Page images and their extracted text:
*** Begin section ***

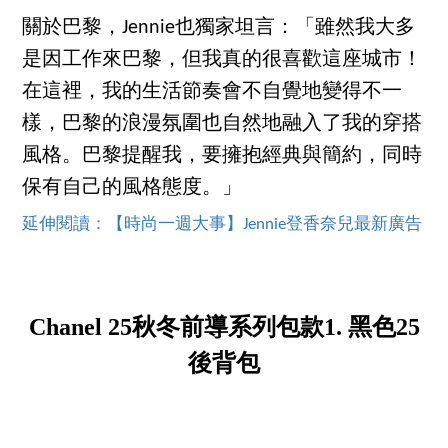
關於巴黎，Jennie也獨家坦言：「雖然我大多
是因工作來巴黎，但我真的很喜歡這座城市！
在這裡，我的生活節奏會不自覺地變得不一
樣，巴黎的浪漫氛圍也自然地融入了我的穿搭
風格。巴黎提醒我，要擁抱經典與簡約，同時
保有自己的風格態度。」
延伸閱讀：【時尚一週大事】Jennie登香奈兒最新廣告
Chanel 25秋冬前導系列包款1. 黑色25
後背包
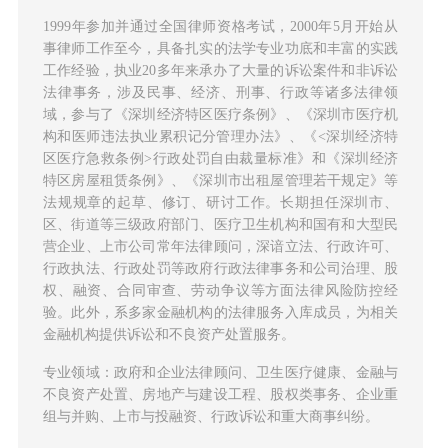
1999年参加并通过全国律师资格考试，2000年5月开始从
事律师工作至今，具备扎实的法学专业功底和丰富的实践
工作经验，执业20多年来承办了大量的诉讼案件和非诉讼
法律事务，涉及民事、经济、刑事、行政等诸多法律领
域，参与了《深圳经济特区医疗条例》、《深圳市医疗机
构和医师违法执业累积记分管理办法》、《<深圳经济特
区医疗急救条例>行政处罚自由裁量标准》和《深圳经济
特区房屋租赁条例》、《深圳市出租屋管理若干规定》等
法规规章的起草、修订、研讨工作。长期担任深圳市、
区、街道等三级政府部门、医疗卫生机构和国有和大型民
营企业、上市公司常年法律顾问，深谙立法、行政许可、
行政执法、行政处罚等政府行政法律事务和公司治理、股
权、融资、合同审查、劳动争议等方面法律风险防控经
验。此外，系多家金融机构的法律服务入库成员，为相关
金融机构提供诉讼和不良资产处置服务。
专业领域：政府和企业法律顾问、卫生医疗健康、金融与
不良资产处置、房地产与建设工程、股权类事务、企业重
组与并购、上市与投融资、行政诉讼和重大商事纠纷。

*** End section ***

**WHAT THE TASK REQUIRES**: Could you retype every line of text in the listing above word for word, leaving the pictures out of your answer?

**RESPONSE TO THE TASK**:
關於巴黎，Jennie也獨家坦言：「雖然我大多
是因工作來巴黎，但我真的很喜歡這座城市！
在這裡，我的生活節奏會不自覺地變得不一
樣，巴黎的浪漫氛圍也自然地融入了我的穿搭
風格。巴黎提醒我，要擁抱經典與簡約，同時
保有自己的風格態度。」
延伸閱讀：【時尚一週大事】Jennie登香奈兒最新廣告
Chanel 25秋冬前導系列包款1. 黑色25
後背包
1999年参加并通过全国律师资格考试，2000年5月开始从
事律师工作至今，具备扎实的法学专业功底和丰富的实践
工作经验，执业20多年来承办了大量的诉讼案件和非诉讼
法律事务，涉及民事、经济、刑事、行政等诸多法律领
域，参与了《深圳经济特区医疗条例》、《深圳市医疗机
构和医师违法执业累积记分管理办法》、《<深圳经济特
区医疗急救条例>行政处罚自由裁量标准》和《深圳经济
特区房屋租赁条例》、《深圳市出租屋管理若干规定》等
法规规章的起草、修订、研讨工作。长期担任深圳市、
区、街道等三级政府部门、医疗卫生机构和国有和大型民
营企业、上市公司常年法律顾问，深谙立法、行政许可、
行政执法、行政处罚等政府行政法律事务和公司治理、股
权、融资、合同审查、劳动争议等方面法律风险防控经
验。此外，系多家金融机构的法律服务入库成员，为相关
金融机构提供诉讼和不良资产处置服务。
专业领域：政府和企业法律顾问、卫生医疗健康、金融与
不良资产处置、房地产与建设工程、股权类事务、企业重
组与并购、上市与投融资、行政诉讼和重大商事纠纷。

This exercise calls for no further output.